Las dos primeras páginas de la historia nos muestran la llegada de un romero a la abadía navarra de Fitero, donde es recibido por un monje que escucha con atención lo que el peregrino tiene a bien contarle sobre su vida y sus pretensiones. La intención de éste, que fue en su día músico de renombre, es escribir un miserere que le redima de todo el mal que en algún tiempo pasado cometió. El hermano le habla entonces de un triste cántico que puede escucharse todas las noches de Jueves Santo en las montañas. Allí quedaron las ruinas de un monasterio que en la antigüedad vivió su destrucción a manos de unos sanguinarios bandoleros y de allí surgen lúgubres quejidos que emiten las almas de los monjes que fueron masacrados.

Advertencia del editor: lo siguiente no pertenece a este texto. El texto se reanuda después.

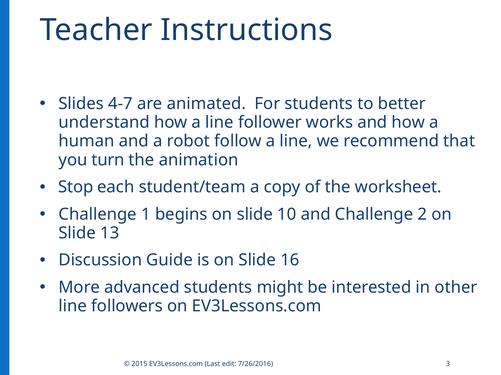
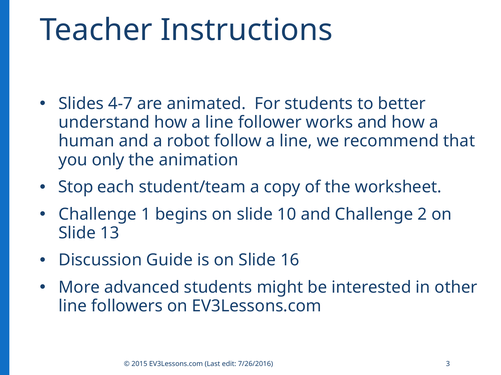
turn: turn -> only
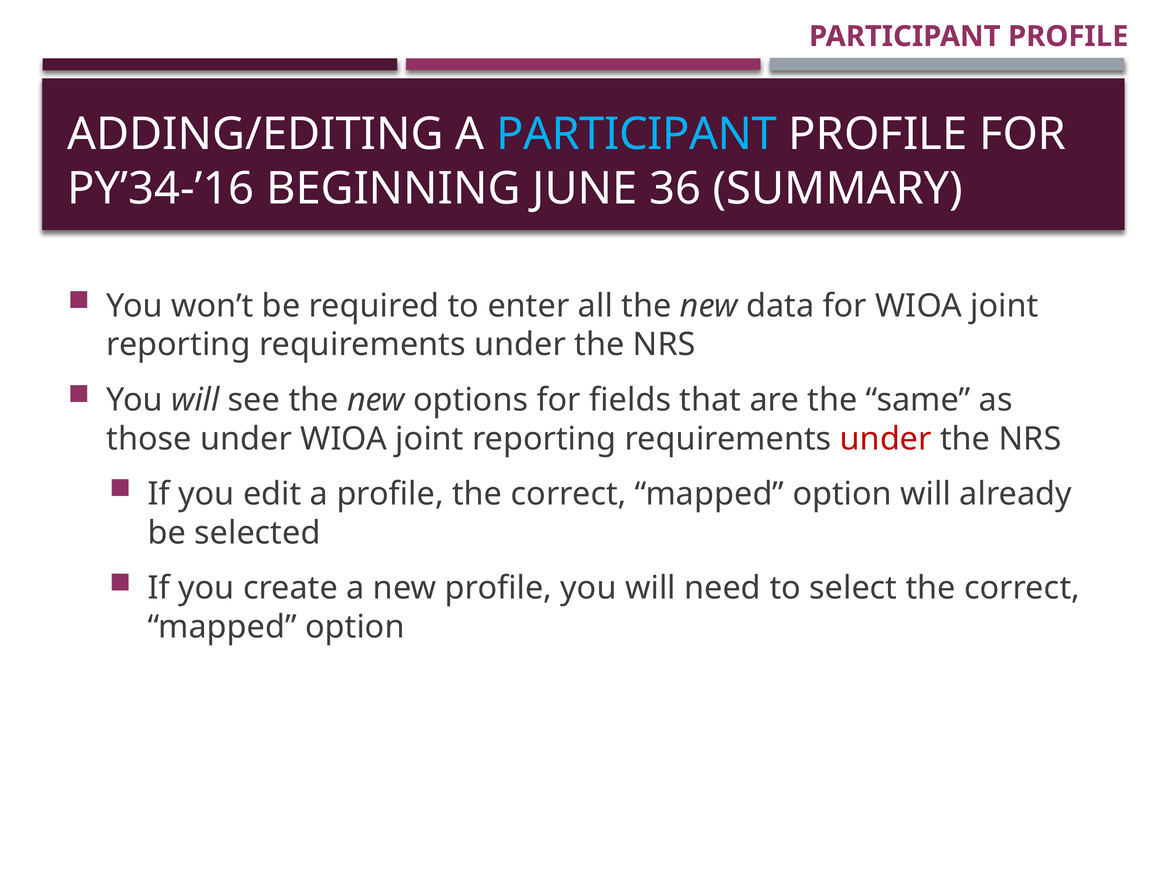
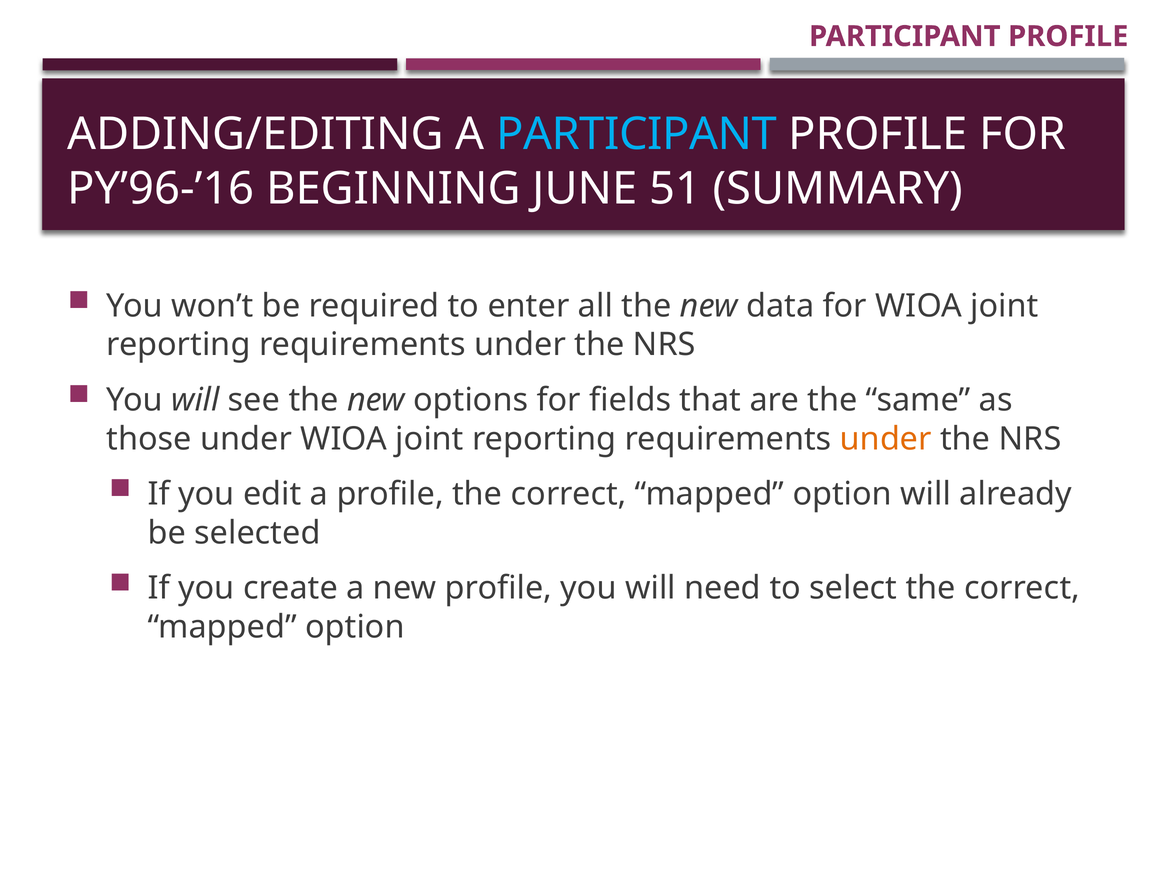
PY’34-’16: PY’34-’16 -> PY’96-’16
36: 36 -> 51
under at (886, 439) colour: red -> orange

El romero sube a la montaña y ante los vestigios de la antigua iglesia, pensando ya que ha sido engañado por el fraile, llegan a sus oídos unos sonidos tan extraños como inquietantes que comienzan con el tañido de unas campanas que ya no existen. Es entonces cuando se muestran ante el lector toda una serie de recursos narrativos que prescinden del texto y que se apoyan en la onomatopeya, las figuras cadavéricas de los monjes y las expresiones de espanto del protagonista para trasladar la acción a un escenario de verdadero terror que nunca antes las páginas de un tebeo habían enseñado de esa forma.

El empleo de las luces y las sombras, el sorprendente y novedoso montaje de las viñetas y el formidable uso que el autor hace del tiempo narrativo son todas nuevas formas de expresión, experimentos al servicio de una historia que consigue su propósito casi a la perfección gracias al uso de esos recursos. Todo acaece en segundos. El órgano emite su terrible sinfonía y los monjes cantan bajo una vidriera que se ilumina nadie sabe bien con qué luz. El rostro del músico nos muestra la transición desde la agonía del terror hasta la pérdida de la cordura. Pues ya está loco cuando ha terminado de escuchar el miserere y loco morirá sin poder escribir el final del cántico.

Con la asombrosa historia de El Miserere Carlos Giménez da una vuelta de tuerca a su carrera y a la propia concepción del cómic en una época de cambios en la que se trataba de acercar la historieta a un terreno cultural más específico. Sin llegar a conseguir del todo su objetivo gracias a una pésima gestión editorial, la censura y váyase usted a saber qué más inconvenientes, sí que sirvió al menos para presentar retazos del progreso que experimentaba el que con el tiempo sería uno de los autores más importantes del mundo de la historieta.